Detecting and quantifying overparametrization in RNA language models with REDIAL
Detecting and quantifying overparametrization in RNA language models with REDIAL
Teng, D.; Qiu, Y.; Sakthivel, G.; Aranganathan, A.; Herron, L.; Tiwary, P.
AbstractWhile RNA language models (LMs) have served as foundation models (FMs) to advanced structural prediction, their evaluation relies heavily on supervised downstream tasks. Such tasks can often mask FM inefficiencies and reflect downstream training set memorization. To address this, here we introduce REDIAL (RNA Embedding perturbation Diagnostics for Language models), a zero-shot, unsupervised framework designed to extract coevolutionary signals directly from the high-dimensional latent spaces of RNA language models. By applying REDIAL, we uncover stark, layer-wise disparities in how popular RNA LMs internalize structural constraints through a layer-wise dissection and ablation study.

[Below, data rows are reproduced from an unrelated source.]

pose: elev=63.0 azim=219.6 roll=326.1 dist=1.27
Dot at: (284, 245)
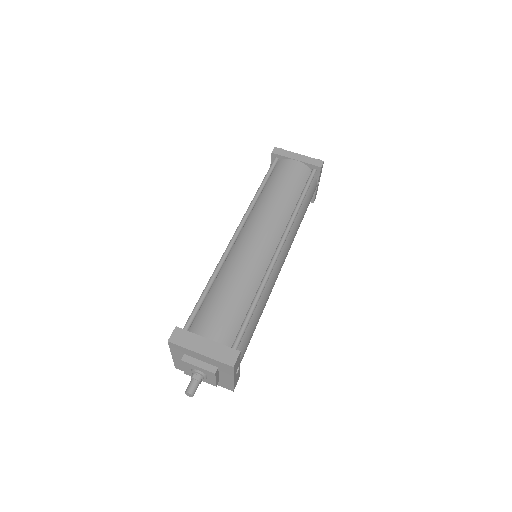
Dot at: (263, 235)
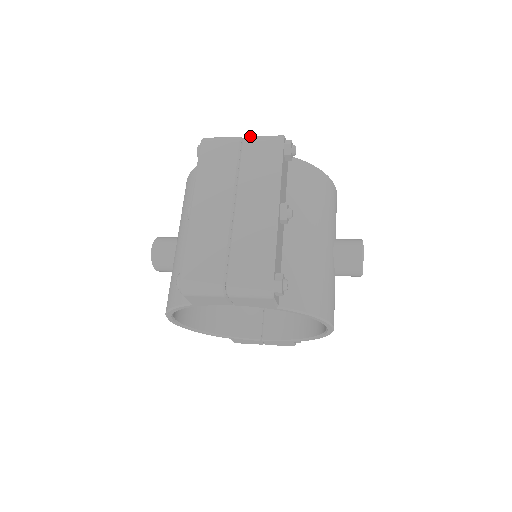
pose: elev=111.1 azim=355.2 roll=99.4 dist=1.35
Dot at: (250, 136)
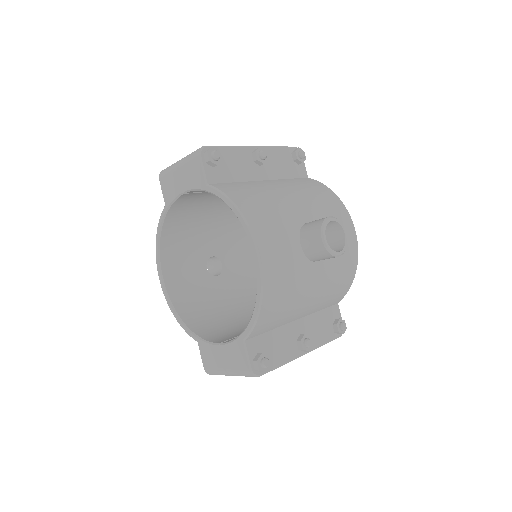
Dot at: occluded
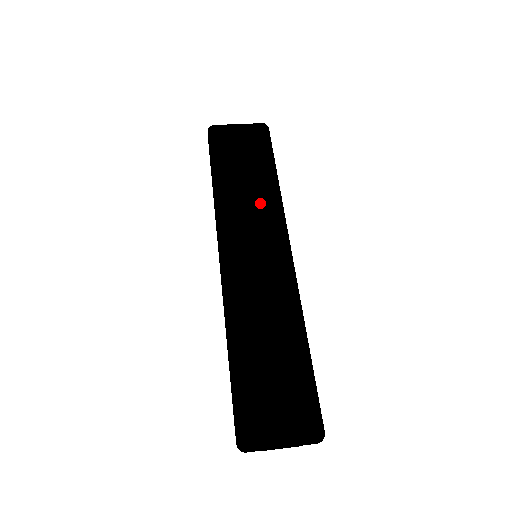
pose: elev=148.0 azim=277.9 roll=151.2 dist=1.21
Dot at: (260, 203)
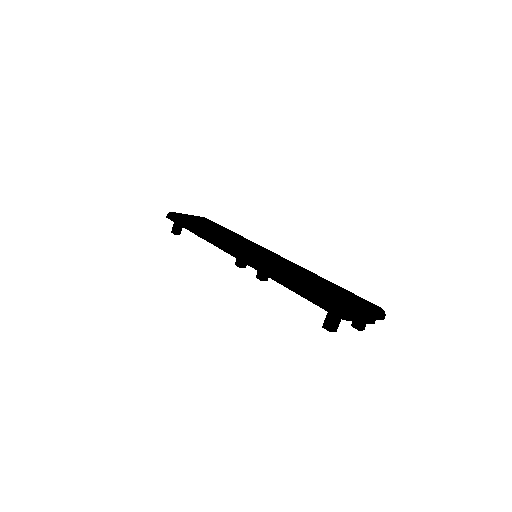
Dot at: (237, 237)
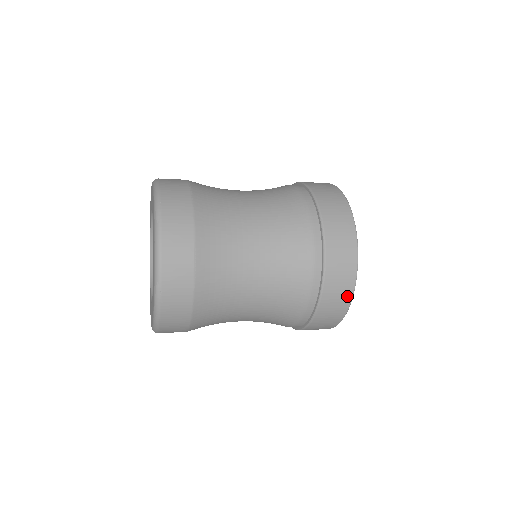
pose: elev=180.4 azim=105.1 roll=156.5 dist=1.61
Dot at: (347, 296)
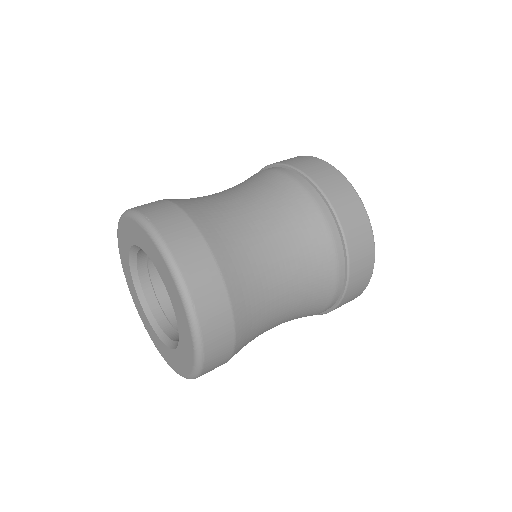
Dot at: occluded
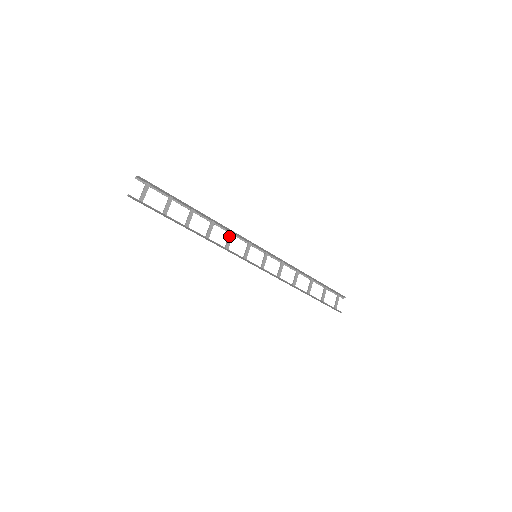
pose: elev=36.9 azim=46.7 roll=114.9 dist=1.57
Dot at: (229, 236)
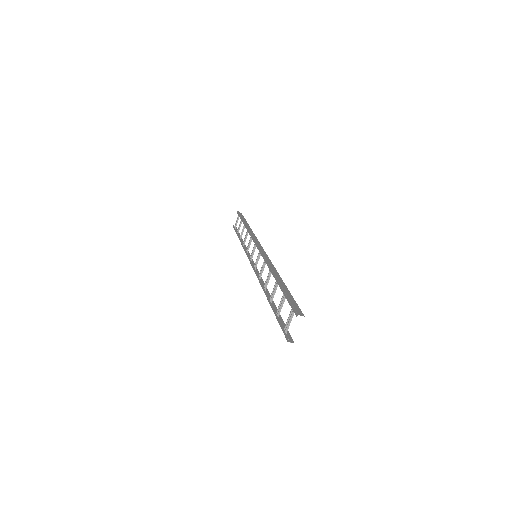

Our results showed how such layerwise behavior deviates from protein LMs and is related to design flaws in the architectures. Specifically, we show that current RNA LMs are severely overparameterized relative to the limited sequence diversity of available RNA databases, leading to profound parameter inefficiency and overfitting. Furthermore, we establish that structure-guided pre-training fundamentally improves the signal-to-noise ratio of learned coevolutionary couplings compared to sequence-only baselines. Ultimately, this unsupervised evaluation paradigm exposes critical flaws in current parameter scaling strategies and provides a rigorous diagnostic benchmark to guide the development of more efficient, generalizable foundation models for RNA therapeutics and de novo design.